▶ [Extrait du document]:
━━━━━━━━━━

Johann Friedrich KittlCe qui est sûr et certain, c’est que Wagner était surtout hostile à la chasse pour laquelle il éprouva un dégoût définitif dès 1832. En octobre de cette année, lors d’un séjour en Bohême, il avait rencontré un jeune compositeur et chef d’orchestre, Johann Friedrich Kittl qui était un chasseur enragé et avait même composé une Symphonie de la chasse. C’est avec lui que Wagner participa à une chasse aux environs de Prague qui devait profondément le marquer. Entraîné par ses compagnons, Richard tira sur un lièvre. Bien des années plus tard, il raconta à Cosima comment il l’avait touché à la patte de derrière. Un chien avait retrouvé et traîne la bête jusqu’à lui. Ses cris l’avaient pénétré jusqu’à la moelle. “ Voici votre lièvre” lui avait-on dit. Il s’était alors juré de renoncer à de telles distractions. Bien plus tard, il aurait confié à Hans von Wolzogen que la certitude d’avoir été la cause des souffrances de cette créature lui avait donné un coup au cœur et l’avait décidé à ne plus jamais mettre un animal en joue. De fait, pour le compositeur, “la compréhension profonde du végétarisme  » s’allia à la pitié pour les animaux. C’est ainsi que Wagner, ne pouvant supporter la souffrance des animaux, devint un adversaire farouche de la vivisection. Ce thème fut abordé en 1879 dans un article “Lettre ouverte à Monsieur Ernst von Weber, auteur de l’essai : Les Chambres de torture de la science” paru dans le numéro d’octobre des Bayreuther Blätter. Dans ce plaidoyer éloquent, il incitait les hommes à manifester de la compassion envers les bêtes, et débattait du problème éthique et médical de l’expérimentation animale. Mais cette question, qui est à l’ordre du jour dans la pensée de Wagner vers 1879-1880, déborde du cadre de notre exposé.

Restant dans notre sujet, nous préférons conclure en évoquant l’image d’un Wagner gourmand qui, invité chez Eliza et François Wille, s’écriait au moment de passer à table : “Plongeons-nous dans les abîmes de la sensualité ”.

━━━━━━━━━━

▶ [Données extraites]:
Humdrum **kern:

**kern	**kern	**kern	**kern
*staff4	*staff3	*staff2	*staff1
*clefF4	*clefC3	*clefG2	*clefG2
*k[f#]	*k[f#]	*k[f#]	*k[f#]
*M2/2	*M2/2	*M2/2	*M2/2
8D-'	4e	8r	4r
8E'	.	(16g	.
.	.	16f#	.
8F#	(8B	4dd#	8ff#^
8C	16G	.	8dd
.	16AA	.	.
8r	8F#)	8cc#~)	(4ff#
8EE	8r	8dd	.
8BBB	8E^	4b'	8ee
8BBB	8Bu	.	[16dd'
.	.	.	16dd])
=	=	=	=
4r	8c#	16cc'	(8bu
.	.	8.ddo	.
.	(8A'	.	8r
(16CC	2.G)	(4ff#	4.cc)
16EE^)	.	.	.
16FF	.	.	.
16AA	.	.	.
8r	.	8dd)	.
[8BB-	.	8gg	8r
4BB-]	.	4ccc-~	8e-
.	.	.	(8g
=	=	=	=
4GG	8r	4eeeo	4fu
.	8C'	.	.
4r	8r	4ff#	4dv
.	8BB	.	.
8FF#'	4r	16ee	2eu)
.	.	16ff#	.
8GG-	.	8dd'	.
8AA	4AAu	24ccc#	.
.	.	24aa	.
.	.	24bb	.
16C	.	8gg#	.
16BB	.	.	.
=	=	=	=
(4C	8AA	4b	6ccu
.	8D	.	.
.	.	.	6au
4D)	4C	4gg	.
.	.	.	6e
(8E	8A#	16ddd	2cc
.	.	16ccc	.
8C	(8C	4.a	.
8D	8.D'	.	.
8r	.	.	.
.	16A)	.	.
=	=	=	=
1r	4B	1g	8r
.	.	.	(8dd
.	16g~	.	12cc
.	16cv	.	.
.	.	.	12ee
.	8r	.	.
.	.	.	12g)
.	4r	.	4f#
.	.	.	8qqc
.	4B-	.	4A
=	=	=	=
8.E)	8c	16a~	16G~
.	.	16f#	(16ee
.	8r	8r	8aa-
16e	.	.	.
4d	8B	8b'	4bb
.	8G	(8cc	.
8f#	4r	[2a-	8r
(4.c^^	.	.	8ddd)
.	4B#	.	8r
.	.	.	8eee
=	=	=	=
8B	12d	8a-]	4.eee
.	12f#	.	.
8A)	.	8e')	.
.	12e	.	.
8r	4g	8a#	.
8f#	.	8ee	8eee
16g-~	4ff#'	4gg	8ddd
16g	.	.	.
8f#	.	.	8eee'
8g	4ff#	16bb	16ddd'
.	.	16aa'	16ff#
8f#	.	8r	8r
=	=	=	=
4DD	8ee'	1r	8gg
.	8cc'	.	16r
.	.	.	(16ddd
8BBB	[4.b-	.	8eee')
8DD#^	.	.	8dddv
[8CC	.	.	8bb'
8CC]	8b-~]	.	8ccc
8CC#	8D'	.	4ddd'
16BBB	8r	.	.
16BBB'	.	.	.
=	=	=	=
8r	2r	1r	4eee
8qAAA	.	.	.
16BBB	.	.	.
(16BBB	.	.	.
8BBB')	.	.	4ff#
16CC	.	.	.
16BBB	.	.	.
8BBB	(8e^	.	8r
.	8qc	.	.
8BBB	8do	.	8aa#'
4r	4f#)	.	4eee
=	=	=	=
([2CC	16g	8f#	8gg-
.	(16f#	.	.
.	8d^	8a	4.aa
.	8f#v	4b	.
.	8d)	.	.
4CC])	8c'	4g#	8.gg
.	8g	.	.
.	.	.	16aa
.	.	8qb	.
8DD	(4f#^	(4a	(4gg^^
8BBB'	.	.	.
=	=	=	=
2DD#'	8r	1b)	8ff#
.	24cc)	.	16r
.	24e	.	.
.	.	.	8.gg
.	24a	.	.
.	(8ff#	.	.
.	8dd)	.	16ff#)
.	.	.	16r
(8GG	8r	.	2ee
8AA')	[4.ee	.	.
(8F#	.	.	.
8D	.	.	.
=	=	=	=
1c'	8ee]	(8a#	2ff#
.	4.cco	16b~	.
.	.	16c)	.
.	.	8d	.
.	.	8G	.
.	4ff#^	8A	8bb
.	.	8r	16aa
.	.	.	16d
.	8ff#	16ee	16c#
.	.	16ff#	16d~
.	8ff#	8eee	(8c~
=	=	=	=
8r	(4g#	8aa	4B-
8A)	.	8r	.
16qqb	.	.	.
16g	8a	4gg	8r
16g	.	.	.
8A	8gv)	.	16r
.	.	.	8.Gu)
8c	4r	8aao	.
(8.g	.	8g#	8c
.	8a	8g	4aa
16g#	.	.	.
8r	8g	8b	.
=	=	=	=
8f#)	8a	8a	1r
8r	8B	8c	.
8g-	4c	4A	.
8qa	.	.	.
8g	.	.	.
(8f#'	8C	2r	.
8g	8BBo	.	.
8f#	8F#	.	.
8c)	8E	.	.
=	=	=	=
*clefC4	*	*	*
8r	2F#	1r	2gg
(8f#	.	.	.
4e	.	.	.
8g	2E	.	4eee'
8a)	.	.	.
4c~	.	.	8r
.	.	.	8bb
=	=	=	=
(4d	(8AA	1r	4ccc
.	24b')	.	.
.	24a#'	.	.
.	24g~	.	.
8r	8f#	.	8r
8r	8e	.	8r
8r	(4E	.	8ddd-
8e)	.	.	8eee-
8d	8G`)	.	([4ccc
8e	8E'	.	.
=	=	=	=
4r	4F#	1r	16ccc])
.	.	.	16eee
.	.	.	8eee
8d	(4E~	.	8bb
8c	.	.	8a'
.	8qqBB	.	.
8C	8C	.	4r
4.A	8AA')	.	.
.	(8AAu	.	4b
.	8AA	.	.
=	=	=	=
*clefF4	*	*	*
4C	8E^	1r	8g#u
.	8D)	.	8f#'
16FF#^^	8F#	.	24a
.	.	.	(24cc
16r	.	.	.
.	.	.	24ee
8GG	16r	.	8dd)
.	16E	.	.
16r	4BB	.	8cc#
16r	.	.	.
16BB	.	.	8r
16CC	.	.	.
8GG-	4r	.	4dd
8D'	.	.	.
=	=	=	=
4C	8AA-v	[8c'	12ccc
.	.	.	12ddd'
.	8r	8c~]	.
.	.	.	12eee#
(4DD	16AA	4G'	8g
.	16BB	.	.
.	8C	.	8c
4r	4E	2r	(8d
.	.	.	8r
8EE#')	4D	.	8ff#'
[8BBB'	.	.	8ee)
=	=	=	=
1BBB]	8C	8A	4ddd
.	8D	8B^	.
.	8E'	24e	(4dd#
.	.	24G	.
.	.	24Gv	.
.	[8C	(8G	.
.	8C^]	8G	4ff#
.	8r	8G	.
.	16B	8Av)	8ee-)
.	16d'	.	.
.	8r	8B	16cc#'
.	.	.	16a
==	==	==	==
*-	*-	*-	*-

━━━━━━━━━━

▶ [Consigne]:
D'après l'extrait sur Wagner et la chasse, dans quel numéro des Bayreuther Blätter parut sa lettre ouverte à Ernst von Weber ? Ces données forment un matériau indépendant de l'extrait.

▶ [Réponse attendue]:
Dans le numéro d'octobre 1879.